Onetime "Shooter and Gentleman" Gene Gotti Embittered by Prison

REVISED: "I was part of the 'Cowboy Case'," our source said. "We kidnapped people for ransom and murdered some of them. That was all mob connected, with the Gambino crime family."
The "cowboy crew" was notorious in 1991, 1992. They were featured on America's Most Wanted, newspapers ran stories about them. (We are posting this as part of a larger story we are writing about Gene Gotti; we are also, yes, still working on the Cowboy Crew story.)
Our source was born into the life. "When I was 16 years old I carried a .357 Magnum and worked as a bouncer at a mob nightclub.
"I'm 53 now. I just completed a sentence in another racketeering extortion case."
Our source has served some serious prison time, at places like McKean and Allenwood penitentiaries, in Pennsylvania.
"I was around all these guys," he said. "I walked the track with Gene Gotti every day."

Gene became a made member of the Gambino crime family in 1976, working with brother John who ran the South Ozone Park crew. By the early 1980s, Gene operated a huge illegal drug operation along with Gambino mobsters John Carneglia and Angelo Ruggiero, under the direction of then capo John Gotti. Others were involved as well.
In 1985, John Gotti arranged Castellano's assassination and took over the crime family. Soon after, John named Gene official capo of the South Ozone Park crew.
Gene was involved in several mob hits -- and was given one of the highest compliments one gangster can give another. While on the street, Gene was a "shooter and a gentleman."
Gene also was a successful gambler; unlike his brother who was widely known for being a degenerate gambler who never won.
Gene in fact reportedly loved telling John how much he'd won, say, at the racetrack. John Gotti routinely gambled away hundreds of thousands of dollars in one weekend -- betting on anything from football to the horses to basketball to two cockroaches running up the wall (depending on who you ask).
On May 24, 1989, after two mistrials, Gene was convicted of running a multimillion-dollar heroin smuggling ring. Two jurors were dismissed from the third trial, including an alternate.

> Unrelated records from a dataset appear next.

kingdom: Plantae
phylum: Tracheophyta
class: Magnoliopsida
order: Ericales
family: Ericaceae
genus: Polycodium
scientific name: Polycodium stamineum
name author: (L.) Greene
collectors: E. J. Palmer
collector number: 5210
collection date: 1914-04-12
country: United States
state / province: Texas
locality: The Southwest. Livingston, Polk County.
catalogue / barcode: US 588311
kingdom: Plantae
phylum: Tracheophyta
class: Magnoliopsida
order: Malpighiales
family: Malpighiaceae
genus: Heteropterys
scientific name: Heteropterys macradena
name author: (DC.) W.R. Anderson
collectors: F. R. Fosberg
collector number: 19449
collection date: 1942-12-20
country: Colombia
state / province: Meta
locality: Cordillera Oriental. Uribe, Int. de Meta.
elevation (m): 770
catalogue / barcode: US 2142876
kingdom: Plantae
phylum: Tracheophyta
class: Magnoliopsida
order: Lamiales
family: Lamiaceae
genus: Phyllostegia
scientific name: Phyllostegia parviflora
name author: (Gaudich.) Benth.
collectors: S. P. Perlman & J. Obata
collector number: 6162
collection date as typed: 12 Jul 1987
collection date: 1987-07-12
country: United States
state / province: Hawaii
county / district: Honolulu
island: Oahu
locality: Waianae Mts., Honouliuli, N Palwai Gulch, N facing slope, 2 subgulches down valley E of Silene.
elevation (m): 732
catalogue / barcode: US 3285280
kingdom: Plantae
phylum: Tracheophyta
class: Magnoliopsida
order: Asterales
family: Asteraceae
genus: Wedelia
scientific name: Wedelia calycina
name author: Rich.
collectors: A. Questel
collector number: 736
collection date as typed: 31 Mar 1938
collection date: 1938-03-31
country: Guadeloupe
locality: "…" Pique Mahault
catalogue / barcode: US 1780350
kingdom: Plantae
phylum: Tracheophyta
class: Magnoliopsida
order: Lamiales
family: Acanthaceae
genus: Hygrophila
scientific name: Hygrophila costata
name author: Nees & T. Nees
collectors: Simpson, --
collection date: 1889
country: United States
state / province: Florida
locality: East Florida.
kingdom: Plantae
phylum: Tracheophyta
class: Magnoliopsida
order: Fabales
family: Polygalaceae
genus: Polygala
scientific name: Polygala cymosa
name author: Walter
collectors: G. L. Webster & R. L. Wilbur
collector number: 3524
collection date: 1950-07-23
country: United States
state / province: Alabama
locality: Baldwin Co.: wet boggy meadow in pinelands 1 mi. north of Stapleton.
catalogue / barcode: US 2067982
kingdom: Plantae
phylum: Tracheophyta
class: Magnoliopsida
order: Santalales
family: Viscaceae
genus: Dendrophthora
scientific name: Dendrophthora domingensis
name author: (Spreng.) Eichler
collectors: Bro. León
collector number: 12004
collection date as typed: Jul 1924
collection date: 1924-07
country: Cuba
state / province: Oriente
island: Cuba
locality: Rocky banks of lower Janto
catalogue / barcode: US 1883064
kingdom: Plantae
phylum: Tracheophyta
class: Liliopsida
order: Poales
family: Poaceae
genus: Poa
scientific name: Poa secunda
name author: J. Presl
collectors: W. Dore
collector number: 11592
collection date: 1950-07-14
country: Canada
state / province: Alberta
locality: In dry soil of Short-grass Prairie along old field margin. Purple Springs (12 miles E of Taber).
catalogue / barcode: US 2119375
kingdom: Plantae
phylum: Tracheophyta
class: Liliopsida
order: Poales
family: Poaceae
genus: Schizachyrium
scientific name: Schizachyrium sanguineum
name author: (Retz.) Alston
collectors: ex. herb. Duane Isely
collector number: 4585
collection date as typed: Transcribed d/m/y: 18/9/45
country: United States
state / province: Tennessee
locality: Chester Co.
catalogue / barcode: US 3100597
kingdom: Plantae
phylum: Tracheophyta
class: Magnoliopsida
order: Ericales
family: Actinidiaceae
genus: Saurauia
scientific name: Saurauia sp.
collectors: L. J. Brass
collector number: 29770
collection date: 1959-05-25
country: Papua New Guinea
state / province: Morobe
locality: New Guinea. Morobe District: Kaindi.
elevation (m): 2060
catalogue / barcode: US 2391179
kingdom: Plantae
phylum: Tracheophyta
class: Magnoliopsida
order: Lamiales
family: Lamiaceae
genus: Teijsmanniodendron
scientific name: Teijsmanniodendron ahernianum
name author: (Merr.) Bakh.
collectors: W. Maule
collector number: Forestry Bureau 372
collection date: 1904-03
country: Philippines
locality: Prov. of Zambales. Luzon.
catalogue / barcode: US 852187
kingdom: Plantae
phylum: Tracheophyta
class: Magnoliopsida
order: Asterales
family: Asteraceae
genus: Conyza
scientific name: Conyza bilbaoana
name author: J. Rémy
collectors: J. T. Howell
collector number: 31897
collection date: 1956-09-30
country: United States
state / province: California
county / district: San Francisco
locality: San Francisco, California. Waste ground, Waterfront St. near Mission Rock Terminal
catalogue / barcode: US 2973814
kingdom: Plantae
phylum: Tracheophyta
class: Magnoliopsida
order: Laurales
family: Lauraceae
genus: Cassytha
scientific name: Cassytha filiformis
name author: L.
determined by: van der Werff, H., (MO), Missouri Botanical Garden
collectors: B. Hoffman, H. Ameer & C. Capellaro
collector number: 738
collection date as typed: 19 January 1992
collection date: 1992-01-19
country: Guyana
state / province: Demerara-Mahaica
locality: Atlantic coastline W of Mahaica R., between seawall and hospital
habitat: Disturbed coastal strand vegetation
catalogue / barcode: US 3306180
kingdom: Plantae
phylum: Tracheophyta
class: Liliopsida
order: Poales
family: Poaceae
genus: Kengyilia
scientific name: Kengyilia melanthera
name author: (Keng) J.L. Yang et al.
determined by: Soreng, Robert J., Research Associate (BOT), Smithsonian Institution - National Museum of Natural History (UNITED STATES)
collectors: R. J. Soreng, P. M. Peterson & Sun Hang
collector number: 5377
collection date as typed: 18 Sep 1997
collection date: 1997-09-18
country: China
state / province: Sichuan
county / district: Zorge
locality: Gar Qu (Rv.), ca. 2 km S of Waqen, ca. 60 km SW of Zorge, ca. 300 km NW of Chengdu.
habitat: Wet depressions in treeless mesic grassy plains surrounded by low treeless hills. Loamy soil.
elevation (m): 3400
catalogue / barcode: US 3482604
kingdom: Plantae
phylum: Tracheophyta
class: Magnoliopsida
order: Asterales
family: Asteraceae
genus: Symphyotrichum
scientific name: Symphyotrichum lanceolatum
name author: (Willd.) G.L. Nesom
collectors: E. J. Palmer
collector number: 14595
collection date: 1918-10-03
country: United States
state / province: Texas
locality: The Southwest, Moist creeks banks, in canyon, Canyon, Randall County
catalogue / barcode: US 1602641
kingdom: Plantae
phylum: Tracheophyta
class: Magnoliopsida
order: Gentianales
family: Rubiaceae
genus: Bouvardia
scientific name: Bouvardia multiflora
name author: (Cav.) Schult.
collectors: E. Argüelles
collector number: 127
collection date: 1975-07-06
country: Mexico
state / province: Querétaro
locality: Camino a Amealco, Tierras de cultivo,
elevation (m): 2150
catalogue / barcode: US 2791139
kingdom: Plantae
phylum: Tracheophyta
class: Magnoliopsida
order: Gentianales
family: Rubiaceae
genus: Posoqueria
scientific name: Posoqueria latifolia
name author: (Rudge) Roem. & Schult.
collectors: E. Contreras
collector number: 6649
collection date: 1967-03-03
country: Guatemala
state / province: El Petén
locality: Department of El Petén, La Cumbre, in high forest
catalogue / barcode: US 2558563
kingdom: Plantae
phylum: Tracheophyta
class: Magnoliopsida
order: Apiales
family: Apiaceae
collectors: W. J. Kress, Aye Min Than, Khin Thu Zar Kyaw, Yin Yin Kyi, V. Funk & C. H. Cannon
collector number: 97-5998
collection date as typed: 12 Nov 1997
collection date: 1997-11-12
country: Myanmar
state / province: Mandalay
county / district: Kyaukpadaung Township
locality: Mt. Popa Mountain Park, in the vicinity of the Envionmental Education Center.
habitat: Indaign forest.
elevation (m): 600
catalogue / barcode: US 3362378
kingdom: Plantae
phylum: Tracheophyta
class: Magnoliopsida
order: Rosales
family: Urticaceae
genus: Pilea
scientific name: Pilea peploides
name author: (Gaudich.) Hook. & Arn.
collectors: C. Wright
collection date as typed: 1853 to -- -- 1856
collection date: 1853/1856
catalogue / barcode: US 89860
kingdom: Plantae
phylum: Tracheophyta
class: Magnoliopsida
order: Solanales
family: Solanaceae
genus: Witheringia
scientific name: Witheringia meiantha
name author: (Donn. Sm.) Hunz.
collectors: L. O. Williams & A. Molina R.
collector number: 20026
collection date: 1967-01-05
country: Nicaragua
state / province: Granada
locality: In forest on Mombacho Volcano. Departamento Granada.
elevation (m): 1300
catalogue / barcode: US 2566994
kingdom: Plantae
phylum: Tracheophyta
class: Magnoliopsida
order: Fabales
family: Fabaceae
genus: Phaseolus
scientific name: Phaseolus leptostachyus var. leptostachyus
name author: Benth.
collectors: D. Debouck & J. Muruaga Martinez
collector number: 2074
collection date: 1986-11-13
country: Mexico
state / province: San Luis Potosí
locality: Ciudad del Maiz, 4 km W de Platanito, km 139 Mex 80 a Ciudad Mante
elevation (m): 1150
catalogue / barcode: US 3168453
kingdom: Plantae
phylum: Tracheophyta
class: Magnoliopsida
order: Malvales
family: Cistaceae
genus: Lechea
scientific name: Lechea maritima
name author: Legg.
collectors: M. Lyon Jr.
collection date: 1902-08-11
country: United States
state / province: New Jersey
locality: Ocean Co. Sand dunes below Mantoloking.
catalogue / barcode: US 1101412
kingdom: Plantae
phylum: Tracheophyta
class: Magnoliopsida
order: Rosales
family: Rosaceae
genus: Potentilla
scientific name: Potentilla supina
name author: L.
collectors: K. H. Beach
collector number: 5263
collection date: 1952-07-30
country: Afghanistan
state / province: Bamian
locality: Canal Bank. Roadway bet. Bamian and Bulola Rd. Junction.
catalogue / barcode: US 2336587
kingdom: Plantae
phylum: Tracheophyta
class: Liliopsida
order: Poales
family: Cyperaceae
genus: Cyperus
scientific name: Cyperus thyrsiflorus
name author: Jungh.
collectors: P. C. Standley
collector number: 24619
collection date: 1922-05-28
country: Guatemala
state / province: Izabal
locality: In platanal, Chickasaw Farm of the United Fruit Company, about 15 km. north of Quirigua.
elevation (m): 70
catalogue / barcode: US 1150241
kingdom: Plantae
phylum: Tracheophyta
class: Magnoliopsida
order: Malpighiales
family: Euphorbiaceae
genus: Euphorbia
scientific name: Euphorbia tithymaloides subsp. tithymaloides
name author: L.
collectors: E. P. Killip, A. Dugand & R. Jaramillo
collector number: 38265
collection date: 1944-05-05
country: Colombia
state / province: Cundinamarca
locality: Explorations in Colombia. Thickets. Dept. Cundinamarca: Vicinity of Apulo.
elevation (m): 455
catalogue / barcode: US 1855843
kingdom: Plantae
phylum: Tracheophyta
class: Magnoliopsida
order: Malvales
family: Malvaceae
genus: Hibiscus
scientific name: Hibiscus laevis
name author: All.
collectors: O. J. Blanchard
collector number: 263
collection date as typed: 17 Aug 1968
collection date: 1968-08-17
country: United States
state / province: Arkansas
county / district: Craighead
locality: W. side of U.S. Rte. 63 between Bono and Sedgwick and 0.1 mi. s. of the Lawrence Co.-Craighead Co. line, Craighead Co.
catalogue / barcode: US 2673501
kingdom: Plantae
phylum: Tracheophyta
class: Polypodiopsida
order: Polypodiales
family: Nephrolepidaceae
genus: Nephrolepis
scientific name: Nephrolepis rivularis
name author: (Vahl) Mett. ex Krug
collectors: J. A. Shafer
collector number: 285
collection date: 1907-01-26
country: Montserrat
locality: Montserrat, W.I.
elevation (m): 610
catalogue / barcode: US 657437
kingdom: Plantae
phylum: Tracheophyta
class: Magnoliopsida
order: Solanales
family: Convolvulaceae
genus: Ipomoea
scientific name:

On July 8, 1989, Gene was sentenced to 50 years in federal prison. After his sentencing, the Gambino family demoted Gene from capo to soldier because he was in prison. His projected release date is September 14, 2018, when he will be 72 years old.
Ironically, Gene Gotti was given an opportunity to accept a plea deal that would've permitted a prison sentence of around 10 to 15 years; meaning he would've been free to celebrate the Millennium. However, John Gotti "adhering to the mob dictum that forbids admitting guilt urged them to go to trial. Gotti, then the newly coronated king of the Gambino family, then tried to fix the jury, according to prosecutors. But things did not go according to plan...."
A friend of our source's, a Luchese member, was Gene Gotti's cellmate at McKean.The Luchese member also was close with Louis DiBono, a member of the Gambino crime family murdered in October 1990. Shot three times in the head, his body was found in a car in an underground parking garage at the World Trade Center. John Gotti Senior was convicted of ordering the hit.
Our source noted that in addition to DiBono, the Luchese button man also was "tight with Gene."
"Gene would badmouth everyone," our source said.
He walked with Gene every morning -- and once he was off for the rest of his day, Gene warned his cellmate (not knowing his cellmate was friends with our source): "Patty, you better be careful, he was kidnapping guys."
"Patty put him in his place – he told Gene, 'It was one of our kind who gave him the orders.'"
The source noted that John Alite saved his life in Allenwood.
"He [Alite] was there before me. There were a lot of guys from Philly mob there, and guys from different families. But John was the man on the compound.
Our source soon encountered a problem with members of the Philadelphia mob family in Allenwood at the time. He didn't want to get involved in some kind of ongoing dispute between the Philly mob guys and some Muslims. The feud was supposedly caused by a loudmouth Philly mobster who was jumped.
"I didn’t get involved because I didn’t like the situation," the source explained. "The guys from Phillly weren’t too happy with me."
So what did they do? They put a hit on him.
"John Alite saved my ass," he told us. "He said, 'Leave this fucking guy alone, he’s in the right.'"
The Philly guys also were abusing some older Luchese gangsters, men in their seventies, the source said.
The Luchese members had started to lord it over the Philadelphia gangsters, who finally got tired of it. Johnny "Gongs" Casasanto was among the first to stand up to the older Luchese gangsters.
"They're old, they're doing 30-year sentences and they were getting abused by these kids from Philadelphia."
It wasn't only our source who received Alite's assistance in prison.
"Alite stuck up for Joe Gambino at McKean because Gene was abusing him. You don’t run in that life and not know every move on the compound. I saw a lot of it. Gene was abusing his own fucking guys – the Gambino brothers. He wants everyone to kiss his ass because of his last name.
"Backstabbing treacherous fucking people... The loyalty don’t run deep with them."